From this muscle biopsy, myoblasts are isolated, which are the precursor cells to mature muscle. The cells are cultured in a laboratory, ensuring they are suitable for investigating the outcome of the mutation on the dystrophin mRNA and protein as well as for testing therapies such as genome editing. By providing a cell culture media for cells to grow, the cell line can be properly maintained and will reproduce, in-vitro, what happens in the muscle of the DMD patient. 

It is also very important to collect blood and serum, both for whole genome sequencing and to test for neutralizing antibodies (NAbs). Neutralizing antibodies are naturally produced by the body against foreign antigens. Some patients have high levels of NAbs against what most researchers use to deliver the treatment: a small virus referred as the adeno-associated virus (AAV). This small virus, which does not become integrated into the genome of the patient, has been shown to be safe and to target most of the muscle affected in DMD patients. However, humans could have already been in the presence of AAV as it is a natural virus. Therefore, It is essential to evaluate NAb levels in the blood and serum of patients prior to performing clinical trials because of the risk of an immune response. 

2. Designing CRISPR Components (2-3 months)

Next, researchers use the patient cell lines to develop a genome editing strategy using the CRISPR approach. CRISPR is a system naturally occurring in bacteria that is used to defend against pathogens if they are re-infected by a same or similar virus. Bacteria use this approach to cut foreign DNA.

Researchers have modified this system to apply it to the human genome, using it to edit disease-causing genetic mutations.
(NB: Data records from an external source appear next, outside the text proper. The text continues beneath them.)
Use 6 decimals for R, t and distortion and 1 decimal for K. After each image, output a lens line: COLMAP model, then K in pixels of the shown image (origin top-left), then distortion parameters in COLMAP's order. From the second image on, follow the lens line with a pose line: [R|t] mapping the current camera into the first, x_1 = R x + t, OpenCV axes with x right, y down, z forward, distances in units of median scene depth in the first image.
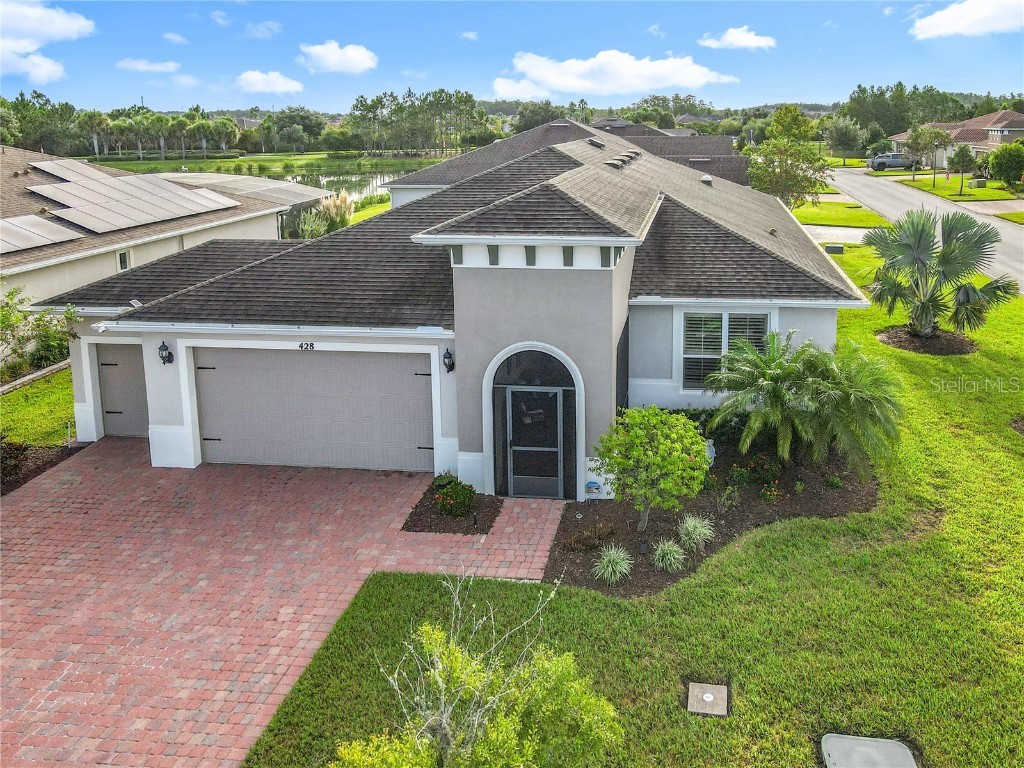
lens RADIAL K [[792.8, 0, 608.8], [0, 792.8, 229.5], [0, 0, 1]] dist [0.012392, 0.004850]
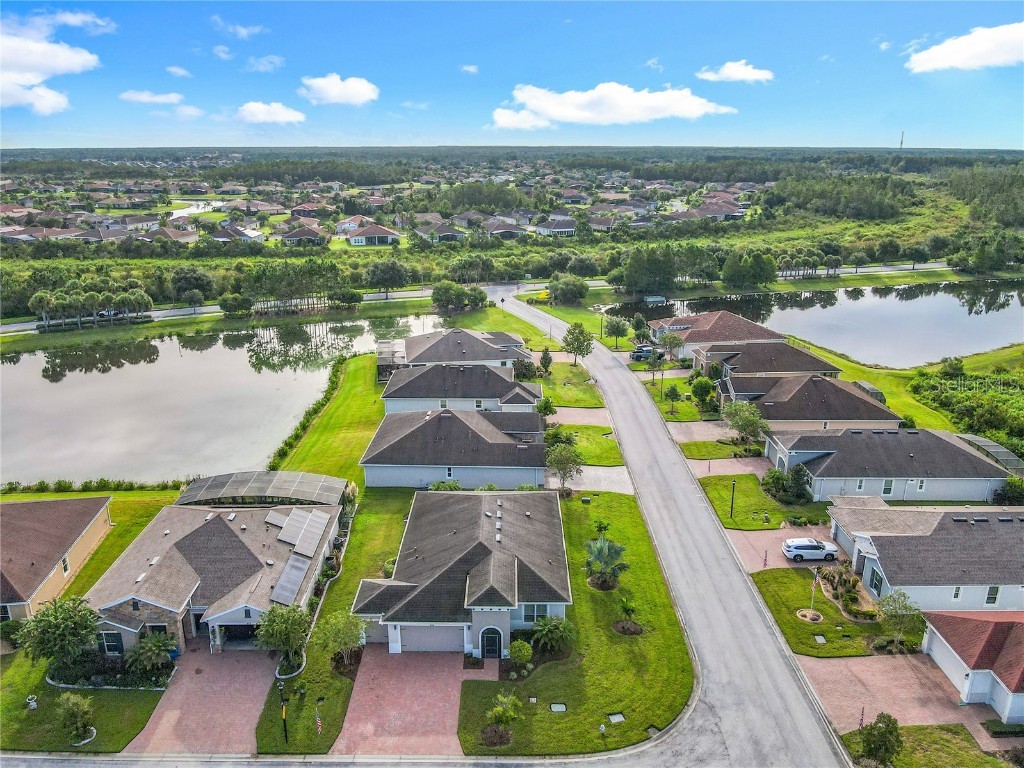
lens RADIAL K [[780.0, 0, 505.8], [0, 780.0, 391.2], [0, 0, 1]] dist [-0.029310, 0.034258]
pose [[0.994065, -0.025190, 0.105827, -0.420689], [0.007536, 0.986428, 0.164019, -1.754263], [-0.108522, -0.162248, 0.980764, -2.853596]]
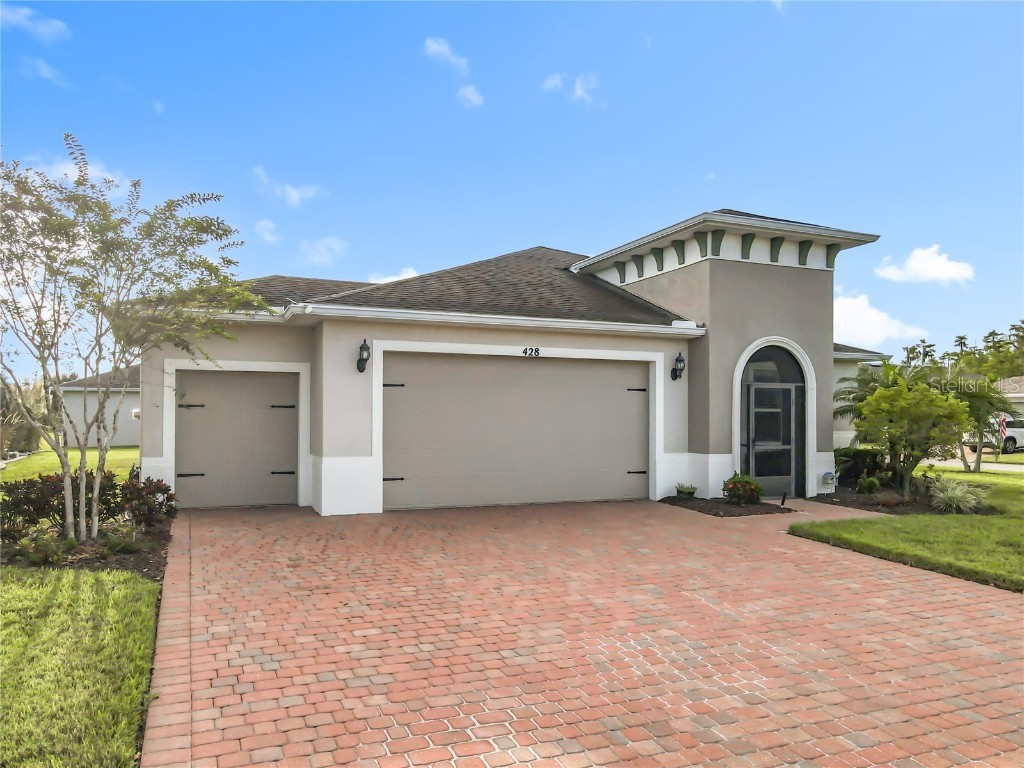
lens RADIAL K [[759.0, 0, 494.2], [0, 759.0, 403.5], [0, 0, 1]] dist [0.009582, 0.007840]
pose [[0.876745, 0.019872, 0.480545, -0.863116], [0.059413, 0.987018, -0.149215, 0.344046], [-0.477272, 0.159374, 0.864182, 0.332563]]
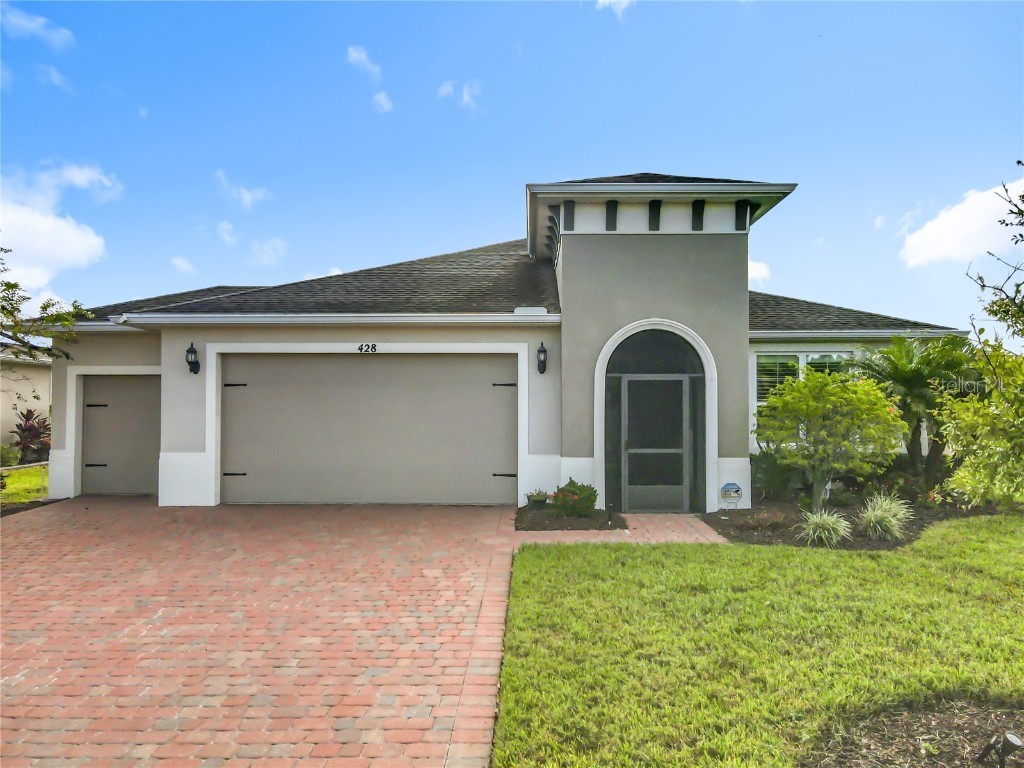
lens RADIAL K [[751.4, 0, 508.2], [0, 751.4, 391.4], [0, 0, 1]] dist [0.006868, 0.015162]
pose [[0.996225, 0.008881, 0.086349, -0.318482], [0.005411, 0.986464, -0.163891, 0.344898], [-0.086636, 0.163740, 0.982692, 0.220600]]
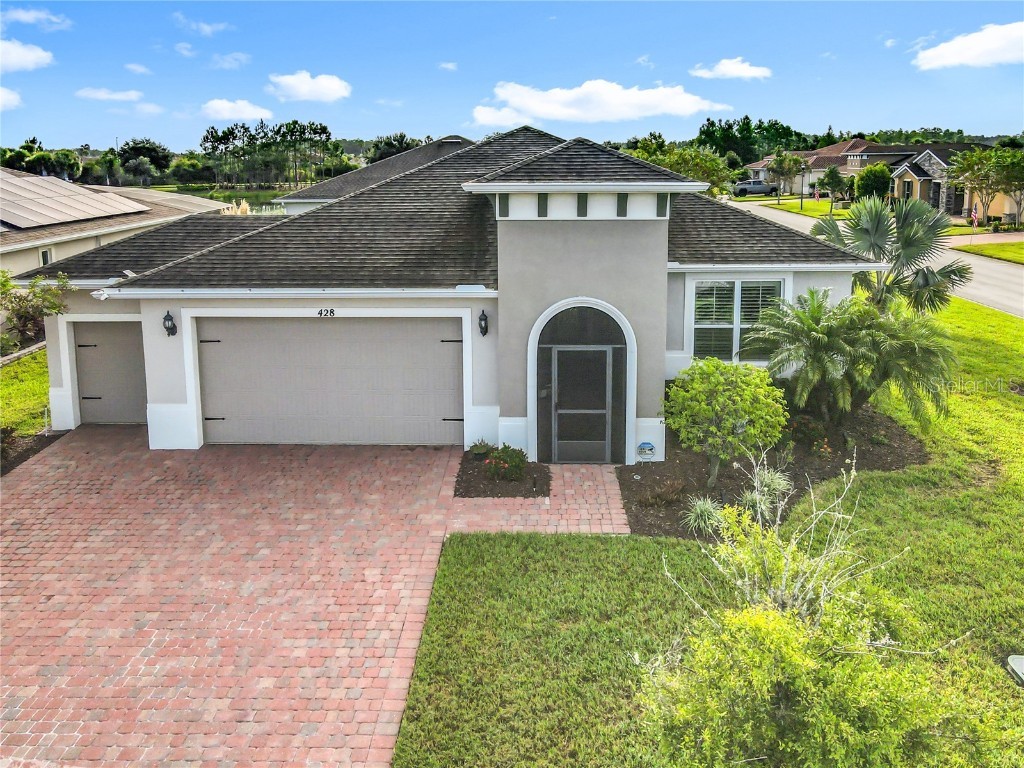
lens RADIAL K [[790.6, 0, 507.6], [0, 790.6, 261.9], [0, 0, 1]] dist [0.014327, 0.004254]
pose [[0.997125, -0.012031, 0.074819, -0.251368], [0.012730, 0.999880, -0.008860, 0.104085], [-0.074704, 0.009787, 0.997158, 0.056404]]
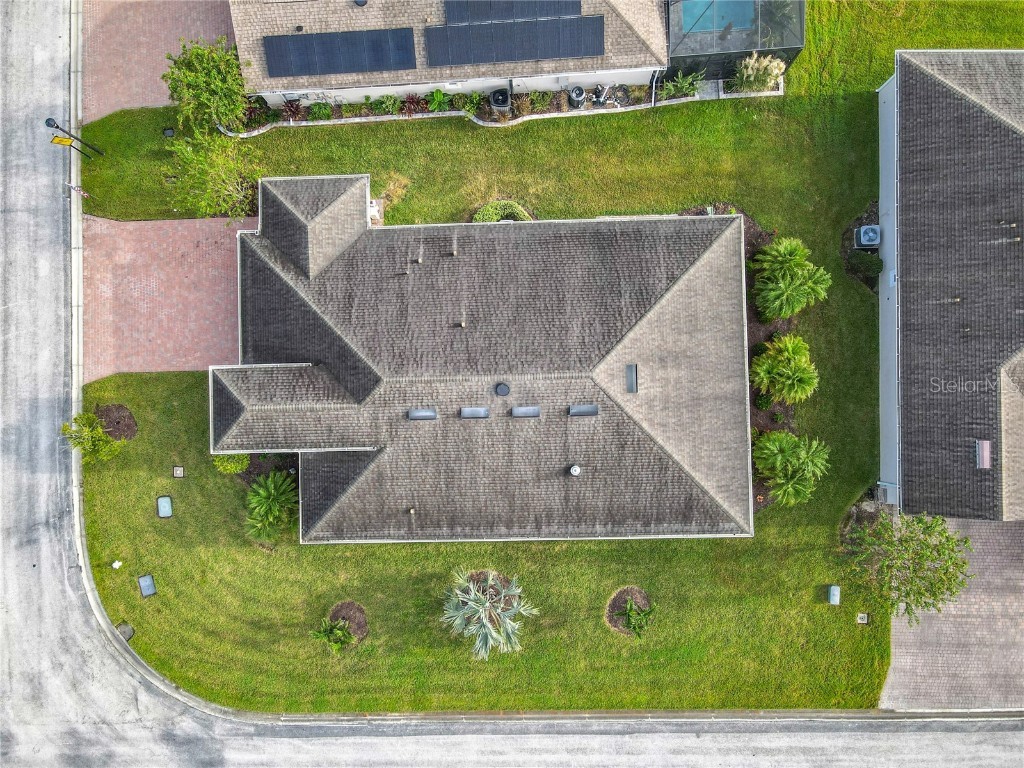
lens RADIAL K [[751.4, 0, 508.2], [0, 751.4, 391.4], [0, 0, 1]] dist [0.006868, 0.015162]
pose [[0.139886, 0.989802, -0.026903, 0.036992], [-0.106545, 0.042059, 0.993418, -2.422547], [0.984419, -0.136099, 0.111342, 1.585171]]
It can cut the DNA of the DMD patient, thus removing the mutation or replacing it with a normal version of the gene. To accomplish this, a guide RNA, or gRNA, is used. Guide RNA is a molecule that binds specifically to the segment of DNA that is being modified. Many gRNAs need to be tested during this phase in order to identify the most efficacious and safest one. This gRNA is delivered in combination with molecular “scissors” referred to as Cas9, a protein that can cut the DNA when it binds to the gRNA.
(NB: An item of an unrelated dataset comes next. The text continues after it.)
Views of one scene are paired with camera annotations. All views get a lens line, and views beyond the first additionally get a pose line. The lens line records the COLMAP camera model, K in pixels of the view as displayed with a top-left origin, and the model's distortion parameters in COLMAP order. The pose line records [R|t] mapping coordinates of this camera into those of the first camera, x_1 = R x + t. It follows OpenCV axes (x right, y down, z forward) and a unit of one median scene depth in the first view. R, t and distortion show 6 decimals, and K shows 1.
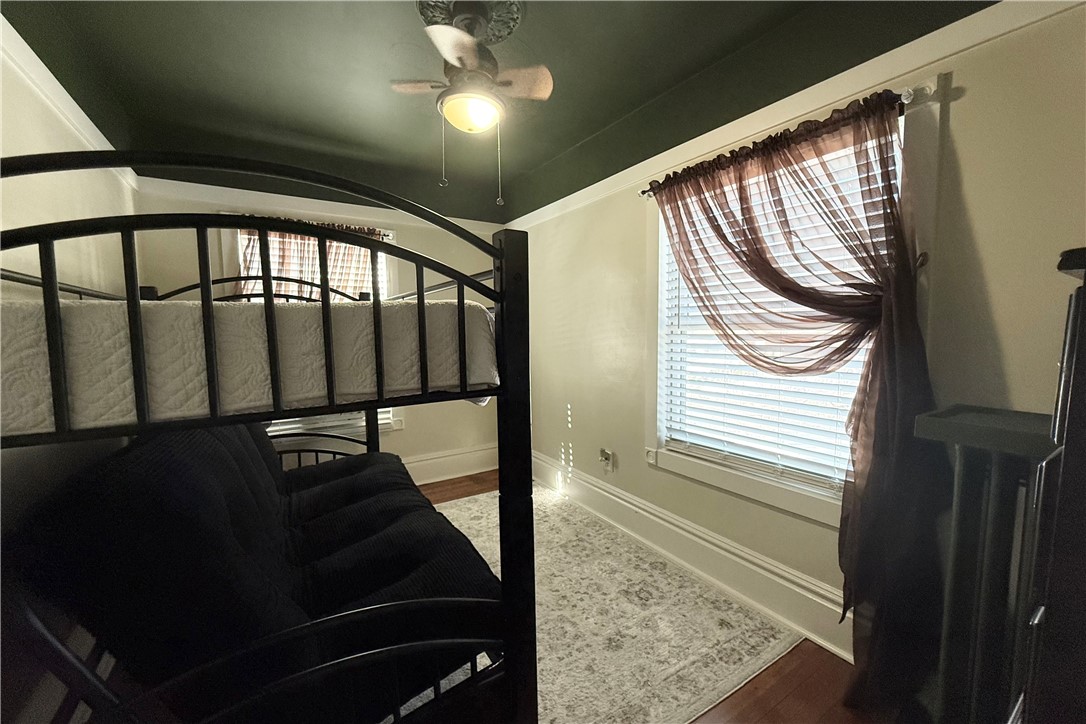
lens RADIAL K [[431.9, 0, 545.6], [0, 431.9, 367.0], [0, 0, 1]] dist [-0.002877, 0.000015]
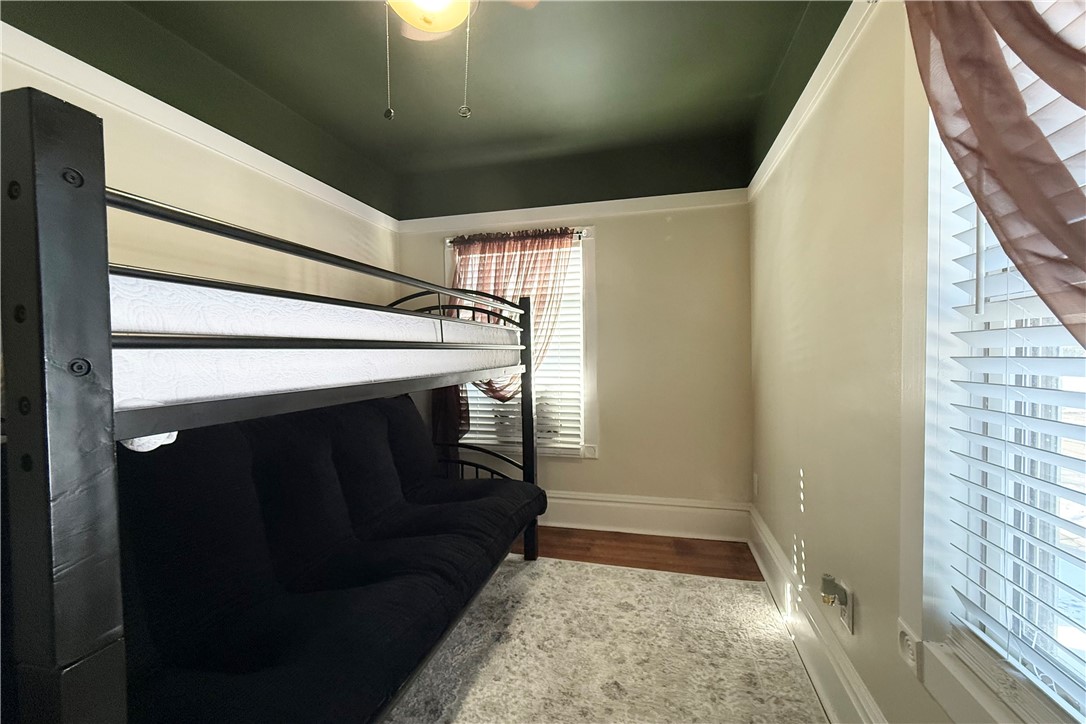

This approach (gRNA and Cas9) is being delivered by AAV which, when injected systemically, can target DMD muscles, including the heart and the diaphragm.

3. CRISPR Delivery & in vitro Testing (2-3 months)

Next, the myoblasts are cultured into myotubes. Myotubes are mature muscle cells that no longer divide. Myotubes produce dystrophin protein, so levels of expression can be measured. The AAV CRISPR approach is then delivered to the myotubes to evaluate the effect of the genome editing therapy and its effect on protein restoration and correction of the mutation.

Because the cells have the same genome as the patient, they can also be analyzed to assess off-target effects (when a therapeutic has targeted a different location in the genome than the intended one). At this stage, the therapeutic is optimized by modifying the gRNA to minimize off-target effects and ensure proper targeting of the mutation.

 

Overall Timeline: Approximately 7-9 months

This timeline is an estimate and can vary based on various factors, including the complexity of the genetic editing, the growth characteristics of the cell line, and the resources available. It's important to note that this is only the preclinical phase. In-vivo, or animal model studies must be performed, and FDA approval must be obtained before proceeding to the clinical trial stage. 

Establishing and testing a cell line for rare and ultra-rare diseases like DMD is a meticulous and time-consuming process, but it is an essential step that must be taken to develop safe and effective treatments.